→ Work request: Copy the Google Ads MCP text between "What's Next for" and "executing changes safely.", inclusive, and swap "read-only" for "view-only".

→ Passage provided:
☆ ☆ ☆ ☆

What's Next for Google Ads MCP
According to Search Engine Land, future iterations could expand beyond read-only functionality, potentially enabling AI-driven optimisation or campaign management directly through MCP integrations.
Imagine being able to say "Increase budget on campaign X by 20%" or "Pause all keywords with quality score below 4"—all through natural language, with the AI understanding context and executing changes safely.
The current implementation is clearly a foundation. Google has signalled that this solution is experimental and unsupported, which suggests they're testing the waters before committing to full production support.
Getting Started Checklist
If you're ready to experiment with the Google Ads MCP server, here's a focused checklist:
Apply for a Google Ads developer token through your Google Ads account (this can take several days for approval)
Set up OAuth credentials in Google Cloud Console with the appropriate scopes
Install Python 3.12 and choose your dependency manager (pipx or uv)

☆ ☆ ☆ ☆

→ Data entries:
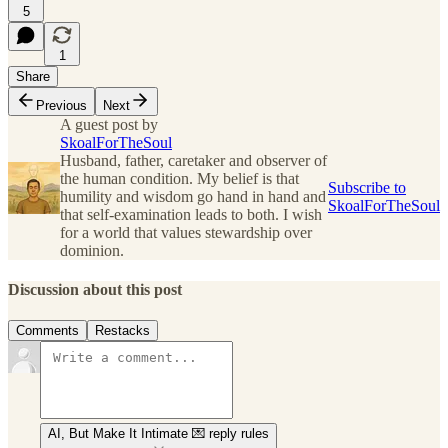
5
1
Share
Previous
Next
A guest post by
SkoalForTheSoul
Husband, father, caretaker and observer of
the human condition. My belief is that
Subscribe to
humility and wisdom go hand in hand and
SkoalForTheSoul
that self-examination leads to both. I wish
for a world that values stewardship over
dominion.
Discussion about this post
Comments
Restacks
AI, But Make It Intimate 💌 reply rules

☆ ☆ ☆ ☆

→ Exercise response:
What's Next for Google Ads MCP
According to Search Engine Land, future iterations could expand beyond view-only functionality, potentially enabling AI-driven optimisation or campaign management directly through MCP integrations.
Imagine being able to say "Increase budget on campaign X by 20%" or "Pause all keywords with quality score below 4"—all through natural language, with the AI understanding context and executing changes safely.